La messa in pratica della riduzione dell’orario segue percorsi diversi. «C’è chi lavorerà meno ore ma tutti i giorni - spiega Francesco Baldini, delegato aziendale Cgil - e chi invece solo alcuni giorni la settimana: i contratti di solidarietà non sono la bacchetta magica che risolve tutti i problemi, ma almeno hanno sbloccato l’attività, che era ferma da mesi». La domanda fondamentale, però, è sempre la stessa. «Ci sono le condizioni per lavorare bene? - si chiede Roberto Conti, uno dei baritoni del coro -. Un calo artistico è inevitabile, anche perché qui non ci sono esuberi, ma anzi siamo in carenza di organico: nel coro dovremmo essere 76 e invece siamo 61. Sentir dire che non potremo fare per due anni opere come il Barbiere o il Rigoletto, perché con gli orari ridotti sarà difficile, è una grande delusione». Un musicista, poi, deve avere un piano di lavoro chiaro. «Ora invece, si naviga a vista» commenta amaro Conti.
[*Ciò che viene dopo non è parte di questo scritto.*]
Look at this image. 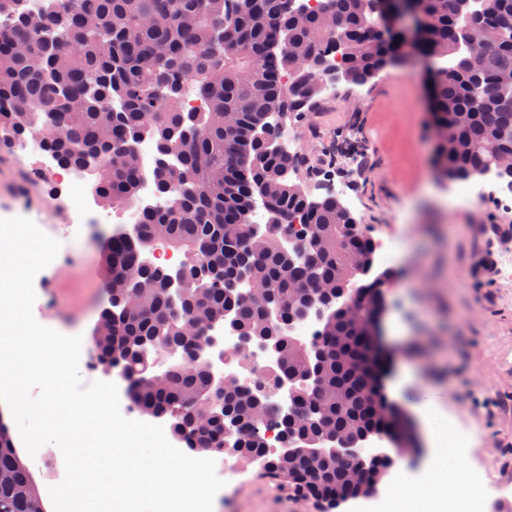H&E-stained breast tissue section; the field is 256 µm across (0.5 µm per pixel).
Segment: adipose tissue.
I'll use <instances>...</instances> for the list:
<instances>
[{"label":"adipose tissue","instance_id":"adipose-tissue-1","mask_svg":"<svg viewBox=\"0 0 512 512\" xmlns=\"http://www.w3.org/2000/svg\"><path fill=\"white\" fill-rule=\"evenodd\" d=\"M419 413L425 423V434L431 448L427 461V472L421 479L405 482L397 486L394 505L396 512H409L416 502L424 500L429 505V512H446L449 495L468 497L471 487L468 483L457 484L454 489H447L434 480V473L442 471L445 466H452L457 471H465L467 464L457 449L448 447L441 433L440 411L434 399H426Z\"/></svg>","mask_w":512,"mask_h":512}]
</instances>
La programmazione arriva fino a gennaio: si parte con la Traviata, seguita da un balletto (La Sylphide, dal 18 al 23 dicembre) e poi il concerto di Capodanno e L’elisir d’amore di Donizetti.

La stagione 2011 partirà in febbraio e si conoscono solo alcune anticipazioni: i Pagliacci e poi il Mameli di Leoncavallo, mentre è in forse Madama Butterfly. «Sarà difficile preparare più spettacoli insieme - spiega Ileana Guidarini, soprano e memoria storica del Carlo Felice -: abbiamo già dovuto rinunciare a un concerto fuori sede a favore della popolazione alluvionata di Sestri Ponente, cancellato molto probabilmente a causa della riduzione d’orario».

Sono lontani i tempi dell’entusiasmo «quando dal vecchio teatro Margherita ci siamo trasferiti nel nuovo Carlo Felice, ricostruito nel salotto buono della città: oggi a prevalere è l’angoscia, per un potenziale così grande sempre più inespresso».